Having a collateral mortgage affects your ability to transfer your mortgage to a new lender and your ability to borrow additional funds. It can also affect your ability to discharge the mortgage after repaying the loan in full.Many people don’t know the difference between a conventional and a collateral mortgage, since the information is buried in the fine print of a detailed agreement.

Last August federal Finance Minister Joe Oliver announced an agreement with eight major banks, under which they would voluntarily disclose general information about collateral mortgages at their websites by Sept. 1, 2014, and in their branches by Nov. 30, 2014.

Finally, the banks would provide specific information to consumers who were entering into a new mortgage agreement by Jan. 31, 2015.

Has voluntary disclosure worked? I found almost nothing when checking the banks’ websites. But the Canadian Bankers Association’s website has an article, “Mortgage Security,” to which individual members can provide links.

With a conventional charge, only the amount of the actual mortgage loan is registered against your home. If you borrow $250,000, the lender will register a $250,000 amount as a liability on your property.

With a collateral charge, an amount higher than the actual mortgage loan may be registered against your home. If you borrow $250,000, the lender can choose to register a $300,000 or $400,000 amount.

This allows you to get an extra $50,000 to $100,000 at a later date, secured by the mortgage, without having to discharge the loan and go through a costly refinancing. However, you must meet certain conditions in order to borrow more money.

“You will need to apply and be approved by the lender for the increased amount, based on the current criteria of the lender, your ability to repay the mortgage loan and verification that your home’s value supports the mortgage loan request,” says the CBA.

Dan Faubert, an Ottawa mortgage broker, wrote a blog post last August about thepitfalls of a collateral mortgage. He used the example of John Smith (not his real name), who was denied a loan to fix up his home.

The man owned a home worth $375,000. He had $25,000 left on his mortgage and a $250,000 balance on his home equity line of credit — a total debt of $275,000.

Unfortunately, he didn’t know the bank had registered a $375,000 mortgage against his home. Most collateral mortgages are registered at 100 per cent of the property’s value and some go up to 125 per cent, depending on the lender.

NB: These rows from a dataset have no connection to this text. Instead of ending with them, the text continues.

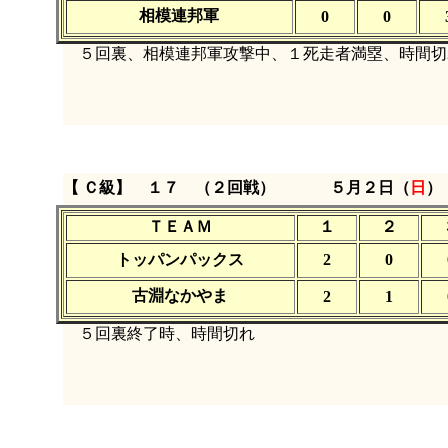
相模連邦軍
0
0
５回裏、相模連邦軍攻撃中、１死走者満塁、時間切
【 Ｃ級】 １７ （２回戦）
５月２日（
日
）
ＴＥＡＭ
１
２
トッパンパックス
2
0
古淵なかやま
2
1
５回裏終了時、時間切れ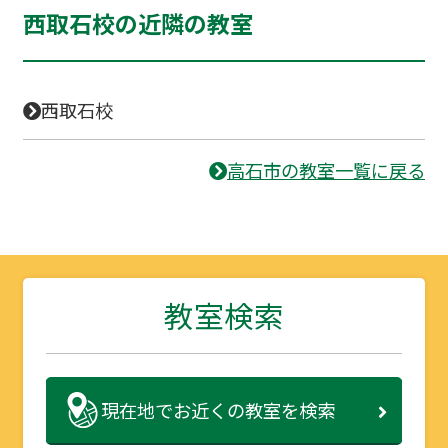
西取石校の近隣の教室
西取石校
高石市の教室一覧に戻る
教室検索
現在地で
お近くの教室を検索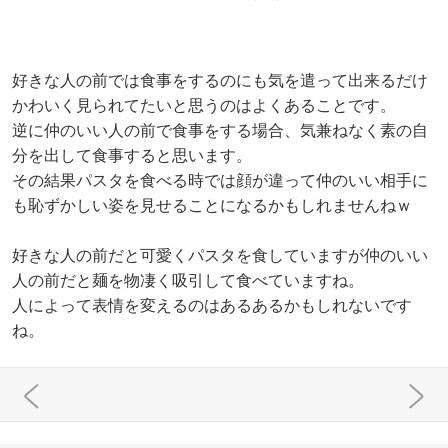
好きな人の前では食事をするのにも気を遣って出来るだけ
かわいく見られてたいと思うのはよくあることです。
逆に仲のいい人の前で食事をする場合、気兼ねなく素の自
分を出して食事すると思います。
その結果パスタを食べる時では顔が違って仲のいい相手に
も恥ずかしい姿を見せることになるかもしれませんねｗ
好きな人の前だと可愛くパスタを食していますが仲のいい
人の前だと麺を物凄く吸引して食べていますね。
人によって表情を変えるのはあるあるかもしれないです
ね。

Smith wanted $25,000 to renovate. He was planning to sell his house. But since he was retired and had a lower income than when he borrowed the money, he didn’t qualify for a bank loan.

Faubert couldn’t get him any more money, nor could any other mortgage broker, since the collateral mortgage was registered for 100 per cent of the property’s value.

Smith had borrowed $275,000 and his home was worth $375,000, but there was no equity against which to register a mortgage. It is a dilemma that could face other Canadians who carry a mortgage with them into retirement.

“Any mortgage with any bank that has multiple products in one mortgage is also registered as a collateral mortgage,” says Faubert, who recommends asking lenders for an explanation before agreeing to new financing.

I predict the trend to collateral mortgages will spread. Banks benefit by making it more difficult — or impossible, in some cases — to switch lenders before a mortgage is discharged.

Oliver should check the banks’ voluntary disclosure under the agreement announced last year. Customers need to know in clear terms, explained by a real person and not just in fine print, about a key change to the standard mortgage contract.